BY JEFFREY LEWIS AND DR. MATTHEW SHAPIRO
Special to the Journal
Legacy Health Endowment’s Person-Centered Care (PCC) Program, launched in 2022 with CareLinx, stands alone in America as the only initiative laser-focused on the “forgotten middle” – middle-income seniors trapped in the Medi-Cal Gap, unable to afford long-term care yet ineligible for public assistance. By delivering professional in-home care to seniors who fall through the cracks of Medicare and Medi-Cal, the PCC Program has significantly reduced loneliness and caregiver burden, key drivers of institutionalization, enabling participants to age safely at home.
With the leadership of the Turlock City Council, this program has operated exclusively in Turlock over the past two years. Elderly residents not eligible for the State Medi-Cal program had access to needed in-home services to avoid being prematurely placed in a nursing home.
If the right California policies and funding were implemented, this unique, cost-effective model could allow the Newsom Administration to address the urgent needs of millions of middle-income families and ensure high-quality, dignified care for California’s aging population.
The crisis facing middle-income seniors is escalating. More older adults live alone than ever, with more than 20 percent struggling with activities of daily living (ADLs) like bathing and dressing, heightening risks of loneliness, mortality, and institutionalization. Despite 90 percent of seniors preferring to age at home, systemic barriers persist.

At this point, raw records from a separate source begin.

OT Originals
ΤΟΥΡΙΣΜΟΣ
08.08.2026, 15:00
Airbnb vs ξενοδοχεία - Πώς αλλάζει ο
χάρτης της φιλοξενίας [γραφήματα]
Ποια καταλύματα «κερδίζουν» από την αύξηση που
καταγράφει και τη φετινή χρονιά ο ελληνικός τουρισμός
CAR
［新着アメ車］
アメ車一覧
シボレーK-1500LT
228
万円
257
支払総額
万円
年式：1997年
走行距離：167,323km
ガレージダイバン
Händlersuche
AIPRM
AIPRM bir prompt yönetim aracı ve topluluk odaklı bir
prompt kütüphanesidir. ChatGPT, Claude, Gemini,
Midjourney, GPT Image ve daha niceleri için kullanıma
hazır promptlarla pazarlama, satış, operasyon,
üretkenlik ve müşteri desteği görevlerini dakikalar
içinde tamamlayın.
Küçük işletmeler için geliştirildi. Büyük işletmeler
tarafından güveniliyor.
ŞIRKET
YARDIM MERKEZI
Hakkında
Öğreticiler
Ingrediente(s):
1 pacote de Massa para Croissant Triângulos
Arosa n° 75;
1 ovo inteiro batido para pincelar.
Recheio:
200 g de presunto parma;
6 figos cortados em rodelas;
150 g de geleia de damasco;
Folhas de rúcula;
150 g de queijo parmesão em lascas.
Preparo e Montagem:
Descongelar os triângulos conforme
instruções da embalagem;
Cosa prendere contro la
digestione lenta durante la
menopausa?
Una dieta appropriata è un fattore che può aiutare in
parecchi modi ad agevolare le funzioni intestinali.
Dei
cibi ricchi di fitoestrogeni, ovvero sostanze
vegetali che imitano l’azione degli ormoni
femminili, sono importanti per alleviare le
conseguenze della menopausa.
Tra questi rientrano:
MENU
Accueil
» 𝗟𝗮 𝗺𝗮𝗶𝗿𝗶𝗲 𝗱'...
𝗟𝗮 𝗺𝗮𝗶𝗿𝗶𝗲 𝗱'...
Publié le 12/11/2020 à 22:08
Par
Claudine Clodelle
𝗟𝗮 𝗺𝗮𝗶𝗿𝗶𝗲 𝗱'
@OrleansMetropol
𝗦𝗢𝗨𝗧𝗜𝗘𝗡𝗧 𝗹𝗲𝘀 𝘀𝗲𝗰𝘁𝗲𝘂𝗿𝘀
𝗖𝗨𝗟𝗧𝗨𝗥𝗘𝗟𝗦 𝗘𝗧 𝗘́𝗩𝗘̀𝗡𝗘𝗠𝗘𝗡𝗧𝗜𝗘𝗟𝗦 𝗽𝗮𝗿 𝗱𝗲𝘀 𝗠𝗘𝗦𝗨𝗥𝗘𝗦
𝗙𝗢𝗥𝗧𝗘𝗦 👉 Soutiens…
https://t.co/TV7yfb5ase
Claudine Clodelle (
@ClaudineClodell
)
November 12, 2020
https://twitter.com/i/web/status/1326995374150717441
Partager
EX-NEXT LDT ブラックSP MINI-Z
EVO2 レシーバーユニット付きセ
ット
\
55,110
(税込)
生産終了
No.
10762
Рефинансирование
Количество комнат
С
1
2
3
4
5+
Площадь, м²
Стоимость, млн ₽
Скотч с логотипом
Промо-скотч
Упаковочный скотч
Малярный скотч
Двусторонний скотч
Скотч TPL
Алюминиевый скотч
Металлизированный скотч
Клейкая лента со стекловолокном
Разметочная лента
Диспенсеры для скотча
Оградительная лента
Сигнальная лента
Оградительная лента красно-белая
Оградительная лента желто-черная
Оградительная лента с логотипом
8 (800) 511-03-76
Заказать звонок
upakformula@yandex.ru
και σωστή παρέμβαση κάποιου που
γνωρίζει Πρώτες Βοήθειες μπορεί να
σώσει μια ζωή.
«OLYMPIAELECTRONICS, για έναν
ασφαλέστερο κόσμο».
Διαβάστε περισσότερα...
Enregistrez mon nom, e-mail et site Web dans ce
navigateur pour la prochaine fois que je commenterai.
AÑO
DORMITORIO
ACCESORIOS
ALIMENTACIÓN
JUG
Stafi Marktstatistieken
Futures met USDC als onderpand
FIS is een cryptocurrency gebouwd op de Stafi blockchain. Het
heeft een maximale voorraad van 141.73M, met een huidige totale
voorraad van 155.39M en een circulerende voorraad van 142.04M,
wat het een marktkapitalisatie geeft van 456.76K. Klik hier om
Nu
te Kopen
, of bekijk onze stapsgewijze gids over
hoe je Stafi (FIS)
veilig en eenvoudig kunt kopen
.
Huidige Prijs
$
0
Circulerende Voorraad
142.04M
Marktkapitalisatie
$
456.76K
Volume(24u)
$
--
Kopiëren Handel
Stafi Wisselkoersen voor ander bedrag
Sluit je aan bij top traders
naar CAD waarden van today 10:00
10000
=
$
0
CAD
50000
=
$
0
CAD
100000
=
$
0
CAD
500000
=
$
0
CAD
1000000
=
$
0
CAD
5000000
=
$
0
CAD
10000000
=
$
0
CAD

Medicare rarely covers long-term care, and Medi-Cal’s stringent eligibility, often requiring assets below $2,000, excludes middle-income families, forcing them to deplete savings, divorce to protect a spouse’s assets, or forgo care. Non-professional caregivers, typically family, face burnout, anxiety, and depression, which research links to higher rates of care recipient institutionalization and mortality. Affordable alternatives are critical, with assisted living costing $5,350 monthly on average.
Initially implemented in Stanislaus and Merced counties, California, the PCC Program offers a groundbreaking solution. From September 2022 to July 2024, we served 175 low-income seniors ineligible for Medi-Cal, who relied on unpaid friends and family to care for them. They averaged 76 years of age and had chronic conditions like impaired mobility (33 percent of participants), diabetes (31 percent), dementia (31 percent), and cardiovascular disease (27 percent). Participants received up to 32 hours of professional in-home care monthly, including ADL and instrumental ADL support, companionship, and biopsychosocial health assessments via the CareLinx app, overseen by a Registered Nurse coordinating referrals to behavioral health, pharmacy, home safety, palliative care, and skilled care providers. Community-based recruitment ensured we reached those most in need.

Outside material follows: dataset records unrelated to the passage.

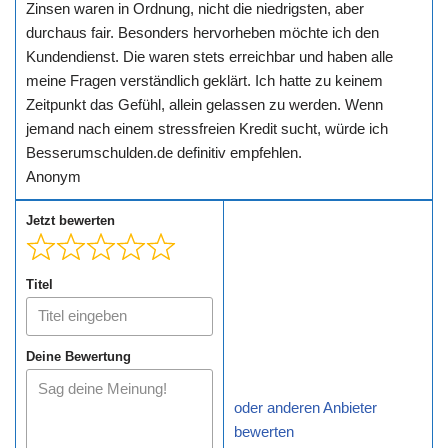
Zinsen waren in Ordnung, nicht die niedrigsten, aber
durchaus fair. Besonders hervorheben möchte ich den
Kundendienst. Die waren stets erreichbar und haben alle
meine Fragen verständlich geklärt. Ich hatte zu keinem
Zeitpunkt das Gefühl, allein gelassen zu werden. Wenn
jemand nach einem stressfreien Kredit sucht, würde ich
Besserumschulden.de definitiv empfehlen.
Anonym
Jetzt bewerten
Titel
Deine Bewertung
oder anderen Anbieter
bewerten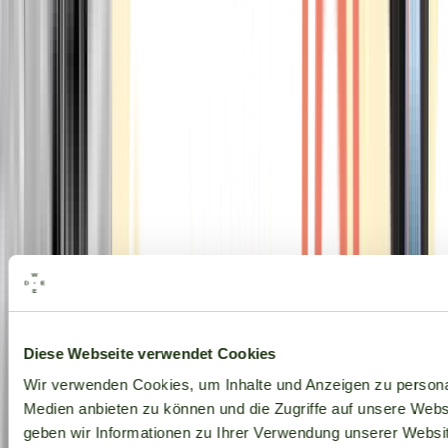
Alle Marken
Diese Webseite verwendet Cookies
Wir verwenden Cookies, um Inhalte und Anzeigen zu personal
Medien anbieten zu können und die Zugriffe auf unsere Web
geben wir Informationen zu Ihrer Verwendung unserer Websit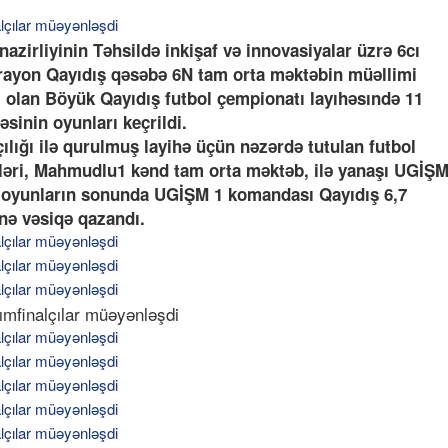
azirliyinin Təhsildə inkişaf və innovasiyalar üzrə 6cı
 rayon Qayıdış qəsəbə 6N tam orta məktəbin müəllimi
 olan Böyük Qayıdış futbol çempionatı layıhəsındə 11
sinin oyunları keçrildi.
lığı ilə qurulmuş layihə üçün nəzərdə tutulan futbol
əri, Mahmudlu1 kənd tam orta məktəb, ilə yanaşı UGİŞ
 oyunların sonunda UGİŞM 1 komandası Qayıdış 6,7
nə vəsiqə qazandı.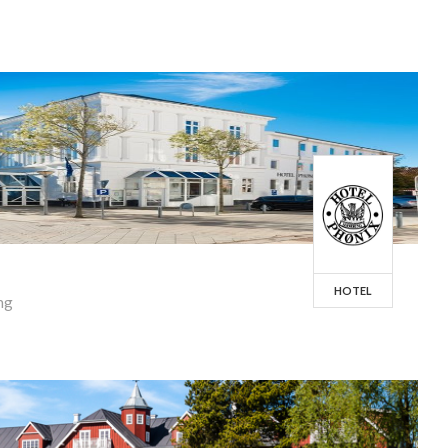
HOTEL
ng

Our results are compelling. Among 54 friend and family caregivers with positive baseline scores on the 10-item Burden Scale for Family Caregivers (BSFC-s), those most stressed saw a 63.6 percent reduction. In contrast, the average score among the entire cohort dropped 39.1 percent. For 23 care recipients with significant loneliness on the Three-Item Loneliness Scale, scores decreased by 23.4 percent, with 47.8 percent moving to “No or Mild” loneliness.
These outcomes reduce institutionalization and mortality risks, supporting seniors and caregivers alike. At $973 per participant monthly, less than one-fifth the cost of assisted living, the PCC Program is both effective and economically sustainable.
The PCC Program’s singular focus on the forgotten middle highlights the need for state and federal investment in home-based care. Unlike Medi-Cal, which serves only the poorest, our model supports middle-income families, reducing healthcare costs and institutionalization.
Based on our findings, we propose:
1. Offering a Home-Based Care Pilot (Person-Centered Care): This would be a demonstration project piloted in California that the Governor would determine. It would allow the Administration to build a database and demonstrate a commitment to addressing the needs of the elderly middle-income population; and
2. Foster Public-Private Partnerships: Encourage collaborations between government, nonprofits, and private entities like CareLinx to deliver community-based care.
Addressing rural California's community-based long-term care needs cannot continue to be ignored. The needs of middle-income seniors are long overdue and significant. The time for action is long overdue.
— Jeffrey Lewis is the President and CEO of Legacy Health Endowment. Matthew Shapiro, MD, MS, is the Chief Medical Officer for CareLinx. The words expressed are their own.